8

"Here are your tickets. Out of politeness, I should wish you a pleasant flight, Inspector, but really I cannot help hoping you hit rough air all of the way home, so bad the stewardesses cannot get up to serve drinks. So bad that your teeth rattle and your stomach rolls. You get the picture. I've never been in anything like the mess we have right now. This is Switzerland, for heaven's sake! Keeping it quiet is going to be a full-time job. I should have followed my first instinct and booted you out immediately. Maybe it was that green hat. It was a distraction, really."

"Perhaps," I said, "we'll meet again under better circumstances."

"Not in this lifetime, God willing."

"You're not the one who has to explain two dead countrymen to thick-necked men with dour expressions as soon as the plane lands. They probably won't even let me claim my suitcase before they start throwing questions at me. I hope that's all they throw. Oh, and did I mention, the head of my delegation-a senior diplomat, I might add-was nearly assassinated on the shores of your peaceful lake?"
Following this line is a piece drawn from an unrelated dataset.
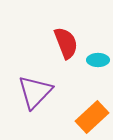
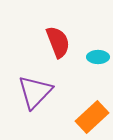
red semicircle: moved 8 px left, 1 px up
cyan ellipse: moved 3 px up
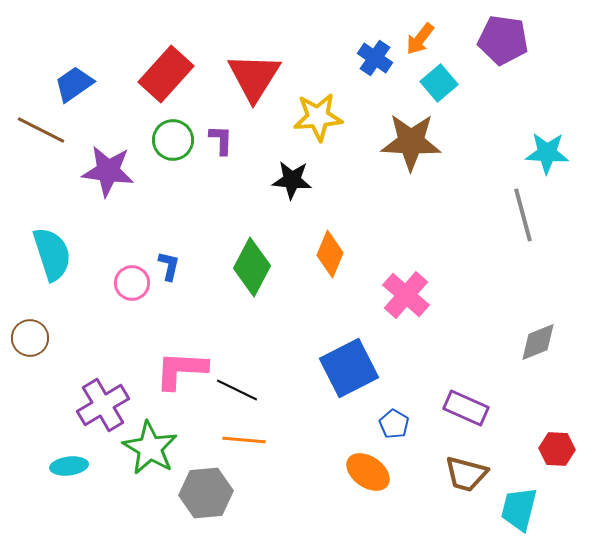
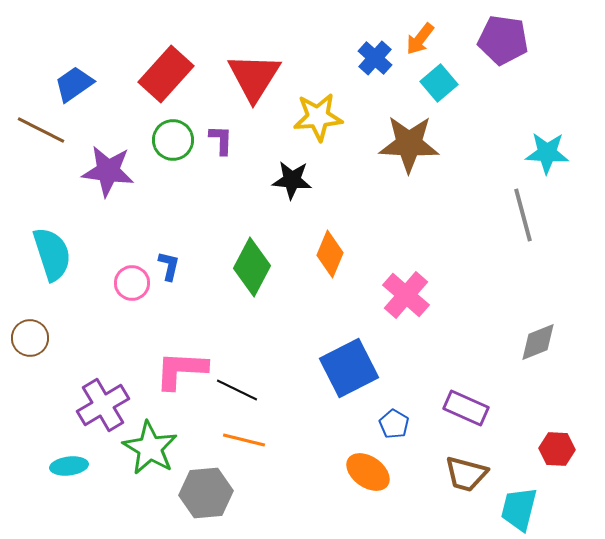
blue cross: rotated 8 degrees clockwise
brown star: moved 2 px left, 2 px down
orange line: rotated 9 degrees clockwise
"At least I'm not the only one whose career will suffer. Did you know that even the fact that your negotiations with the Americans fell apart is being pinned on me."

"Career?" I laughed. "If that's your only worry, count yourself lucky. I'm going to have to write a long and very convincing report about what happened to Sohn, which will be doubly difficult because I have no idea what the truth is. And that means I can't even concoct a decent story. Sohn had enemies at home, but he had friends as well. And his friends will start from the assumption that it's all my fault."

"Well, at least you can report the man with the strange hand died doing his job."

"True, but I never took him for an assassin."

"Assassin? What do you mean?"

"He tried to kill the delegation leader. That shot would have blown his head off if he hadn't dropped cigar ash on his pants at just that moment."

M. Beret looked puzzled. "Is that what you think?"

"Of course it's what I think. I was there, wasn't I? I saw it. We were both under the table."

"You were at the lake. How could you see what was going on five hundred meters away?"

"Who do you think the target was?" My blood froze.

"Yes." M. Beret spoke slowly. "It was you."

"He was trying to shoot me?"

"No, he didn't fire the shot. He disrupted it. The bullet was aimed at you. I thought you were just showing sangfroid."

"Pardon me?"

"Unflappable. Cold blood, literally, but that may not be the best translation under the circumstances. You knew, of course, that his job was to protect you." He watched my face. "You knew that, yes? Someone in your capital was trying to disrupt the talks, completely blow them up. The best way to accomplish that, they figured, was the death of a delegation member. They couldn't kill an American; that would get them in a lot of trouble. But murdering someone on your side… well, it wouldn't be the first time, eh? Apparently, the most expendable one was you. I expect that's why Sohn came out here. He had discovered elements of the plot. He needed to warn you."

Warn me? He took his sweet time about it, if that was his intent. So much time he never got around to it, someone made sure of that. "M. Beret, there's no way you could possibly know any of what you just told me. I appreciate your sense of drama, but it is pure fantasy, and if you paid for such reporting, you really should demand your money back from the source. Out of curiosity, what is the rest of the fable? Who was in the tree, trying to kill me?"

"I believe they are about to close your gate, Inspector. Au revoir."

"Just tell me this, what happened to him, the Man with Three Fingers? Jeno said he was dead."

M. Beret paused for a fraction longer than he should have. "We have an unidentified Mexican in the morgue, if that's what you mean. Now hurry, please. If you miss your plane I will be inconsolable."

"I will miss you, too." I kissed him on both cheeks, which I figured was a photo he might like for the files.